A Liberal party suggestion to set up polling stations at all postsecondary institutions to boost the participation of young voters isn’t a bad idea, but is unfeasible for the upcoming provincial election, said Saskatchewan’s chief electoral officer Wednesday, reported The Leader-Post in Regina and The StarPhoenix in Saskatoon Sept. 20. Liberal Leader David Karwacki said he would like to work with Elections Saskatchewan to put polling stations on all campuses this time around. Karwacki said efforts have to be made to improve voter turnout among people aged 18 to 25, which a recent York University study estimated was 27 per cent in the 2006 federal election.

 Sudbury starting point for silver screen road trip by York grad

Sudburians can look forward to seeing local landmarks on the screen this weekend as a feature, shot in part in Sudbury, prepares for its world premiere at Cinefest Sudbury, reported the Sudbury Star Sept. 20. Adam Santangelo‘s Half A Person is a dramedy about two friends who have grown too close for comfort and decide to road trip from their hometown to Toronto.
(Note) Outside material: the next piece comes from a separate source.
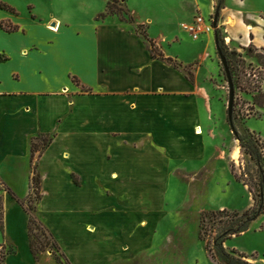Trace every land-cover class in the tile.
<instances>
[{"label":"crops","instance_id":"obj_1","mask_svg":"<svg viewBox=\"0 0 264 264\" xmlns=\"http://www.w3.org/2000/svg\"><path fill=\"white\" fill-rule=\"evenodd\" d=\"M144 1L128 0L134 23L98 20V10L84 18L52 8L22 23L0 10V183L15 188L8 181L17 178L29 192L33 143L50 138L38 160L47 187L39 217L71 264L92 260L87 242L94 264L101 263L105 253L94 234L115 232L132 242L144 233L141 225L151 229L146 221L163 211L170 189L184 184L174 172H193L189 162L217 160L222 150L213 144L214 156L206 155L207 137H222L212 123L208 83L201 84L195 70L191 78L182 66L153 59L138 32L145 26L170 57L160 43L164 36L148 34L159 16L141 15L149 10ZM4 22L18 30H5ZM0 195L5 238L15 246L21 232L28 256L19 258L16 251L5 264H39L29 248L30 215L5 189ZM47 218L57 221L48 224Z\"/></svg>","mask_w":264,"mask_h":264},{"label":"rangeland","instance_id":"obj_2","mask_svg":"<svg viewBox=\"0 0 264 264\" xmlns=\"http://www.w3.org/2000/svg\"><path fill=\"white\" fill-rule=\"evenodd\" d=\"M144 2L147 3L149 10L140 11L143 13L141 15H148L150 18L153 17L152 14L159 16L149 26L148 34L152 38L164 36L165 39L160 43L166 55L170 56L167 58L159 46L153 43L152 47L147 41L149 49H153L157 60L172 63L176 67L182 66V70L191 78L195 70L200 74L201 84L208 83L216 121L212 123L217 124V130L219 129L222 137L214 141L212 137H207L206 155L209 158L214 156L213 144L222 146V150H219L217 160L214 158L206 163L202 160L189 162L197 171L180 169L174 172L177 181L184 184L169 190L163 211L161 210L162 212L154 220L146 221L151 229H145V225L138 228L139 232L144 233L136 235L133 244L127 235L115 232V234H94L93 238L100 242L99 246L102 250L99 251L105 253L103 257H99L100 264H226L215 242L229 228L232 226L236 228L235 225L241 224L240 220L245 221L242 216L250 213L255 206L249 188H252L255 196L260 200L259 194L263 183L258 166L242 151L238 137H247L248 140L253 137L260 138L264 142V0ZM0 3L9 6L11 8L9 12L18 16L22 23L37 18L35 13L51 11V8L54 12L65 15L81 14L86 18L84 12L92 14L98 10L102 13L106 11L107 5L103 0H0ZM118 6L131 14L128 0H119ZM197 15H202L209 24L211 20L216 21L215 33L213 31L210 34H202L198 40H195L181 27L183 23H192ZM106 19L131 23L123 12ZM3 27L7 31H13L15 26L4 22ZM138 32L145 35L147 28L138 27ZM216 36L227 61L229 60L227 51L238 54L236 59L238 71L232 75L236 91L234 125L238 136H235L228 120L230 90L217 51ZM234 65L232 62V68L235 70ZM200 104L203 106V111L208 113L202 101ZM49 142L50 138L43 135L33 143L32 151H37L34 155V164L37 166L32 164L29 192L26 193L27 188L21 180L15 178L8 181L13 182L15 187L10 188L12 193L23 202L33 218L37 219L33 229L37 237L34 241L39 264H55L56 259L64 262L61 252L53 245L57 239L51 236L43 219L39 217L40 199L42 200V196L45 195L47 187L43 183L45 176L38 169V160L39 154ZM178 162L174 160L172 164ZM182 177L185 179L183 180ZM73 179L81 184L79 175L74 174ZM7 188L9 187L0 183V190L6 191ZM4 198L0 195V243L5 239L4 244L0 245V264H5L7 257L16 251L19 258L28 257L21 232L19 234L15 232L19 240L15 246L5 238L2 206L6 202ZM46 220L48 224L57 221L54 218ZM39 223L40 225L37 226ZM201 232L204 234L203 239L200 237ZM56 243L60 244L58 241ZM142 243L143 246L140 247ZM224 248L231 257L239 258V255L244 254L247 257L245 261L249 264H264V214L251 222L247 231L226 240ZM93 249L87 242L86 256L92 257L88 264L97 263Z\"/></svg>","mask_w":264,"mask_h":264},{"label":"trees","instance_id":"obj_3","mask_svg":"<svg viewBox=\"0 0 264 264\" xmlns=\"http://www.w3.org/2000/svg\"><path fill=\"white\" fill-rule=\"evenodd\" d=\"M118 2H119V0H111L107 5L106 11L104 13L99 14L97 19L103 20L109 16L117 15L118 13L123 12V13H125L126 16H128L129 21L131 23H134L133 16L131 14H129V12H125L122 9H120L118 6ZM0 8L3 10H8V11L11 10V8L9 6H7L5 4H1V3H0ZM141 27L143 28V26H140V28ZM17 30H18V27H15L13 31H17ZM141 35L145 38L146 41L150 42L151 46L153 47V42L148 38L147 33H145V35H143V34H141ZM149 50H150L152 58L158 59L157 56H155L153 49L152 50L149 49ZM227 53H228V57H229V60H228L229 69L231 71V74L234 75L235 71H238V69H236V67H237L236 66V59H237L238 54L236 52H228V51H227ZM170 61H172V60H170ZM232 62H234V64H235L234 65L235 70H234V68H232ZM75 82H76V80H75ZM238 139L240 140V147H241L242 151L244 153H246L247 155H249L251 157V159L258 166L259 171L261 172V175L263 177V183L261 185V191L259 194L260 200L257 199L255 194L253 193L252 188L251 187L249 188L250 192L253 194L255 206L253 207V209L250 213H245L242 216V218H245V221L240 220L241 224L238 223L237 225H235L236 228H233V226L231 228H229L226 232H224L222 235H220V237L215 242V246L217 249H220L221 254H222V259L226 264H249L248 262L245 261L247 257L244 254L239 255V258L231 257L229 254H227V252L225 251V248H224V243L226 242V240L230 239L231 237L240 235V234L244 233L245 231H247L251 222L258 219L261 215L264 214V202H263V200H264V195H263V193H264L263 192V190H264L263 189L264 188V167H263L264 142L260 138H254V137L249 139V140L247 139V137H238ZM49 143L47 144L46 147L49 146ZM6 191L30 215L29 226H28L29 248H30V253H31L32 257L36 261H38L39 258H37V251H36V246H35V241H34L37 237L34 235V229H33V225H34V223H36L37 219L33 218V216L29 213V211L26 209V207H24L23 202H21L20 199L14 193H12L10 188H7ZM40 201H41V199H40ZM39 225H40V223L37 226H39ZM203 235L204 234L201 232L200 233L201 239H203V237H204ZM53 245L59 252H61L62 257L64 258V262H61L58 259H56L55 260L56 263L57 264H71L70 261L68 260V258L62 252L59 244L54 242Z\"/></svg>","mask_w":264,"mask_h":264},{"label":"water","instance_id":"obj_4","mask_svg":"<svg viewBox=\"0 0 264 264\" xmlns=\"http://www.w3.org/2000/svg\"><path fill=\"white\" fill-rule=\"evenodd\" d=\"M214 25L216 28V25H217L216 21L214 22ZM216 46H217V51H218V54L220 56L222 65H223L224 70H225V74H226V77L228 80L229 90H230L228 120L230 123V127L232 128V131L234 132L235 136H238V133H237V131L235 129V125H234V107H235V96H236L235 85L233 82V77H232L231 71L229 69L227 58H226L222 48L219 45V41H218L217 36H216Z\"/></svg>","mask_w":264,"mask_h":264},{"label":"built area","instance_id":"obj_5","mask_svg":"<svg viewBox=\"0 0 264 264\" xmlns=\"http://www.w3.org/2000/svg\"><path fill=\"white\" fill-rule=\"evenodd\" d=\"M181 27L189 32L195 40H198L202 34H210L214 31V21L211 20V24L207 23L202 15L195 16L192 23H183Z\"/></svg>","mask_w":264,"mask_h":264},{"label":"bare ground","instance_id":"obj_6","mask_svg":"<svg viewBox=\"0 0 264 264\" xmlns=\"http://www.w3.org/2000/svg\"><path fill=\"white\" fill-rule=\"evenodd\" d=\"M53 30H55V31H57L58 30V28L56 27L55 29H53ZM201 133V132H200Z\"/></svg>","mask_w":264,"mask_h":264}]
</instances>
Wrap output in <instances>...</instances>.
Along the way the boys – one gay, one straight – encounter all sorts of trouble and life-altering experiences.

"Basically, it’s a feature we shot for a micro-budget of about $10,000, which came out of my bank account," says Santangelo, who is the film’s writer, director and producer. Half A Person marks Santangelo’s filmmaking debut. The 30-year-old earned a BA in English and creative writing from York in 2000.

On air

  • York’s Smart Commute Program project director Ryan Lanyon talked about car pooling on "Focus 980" on CFPL-AM in London, Ont., Sept. 19.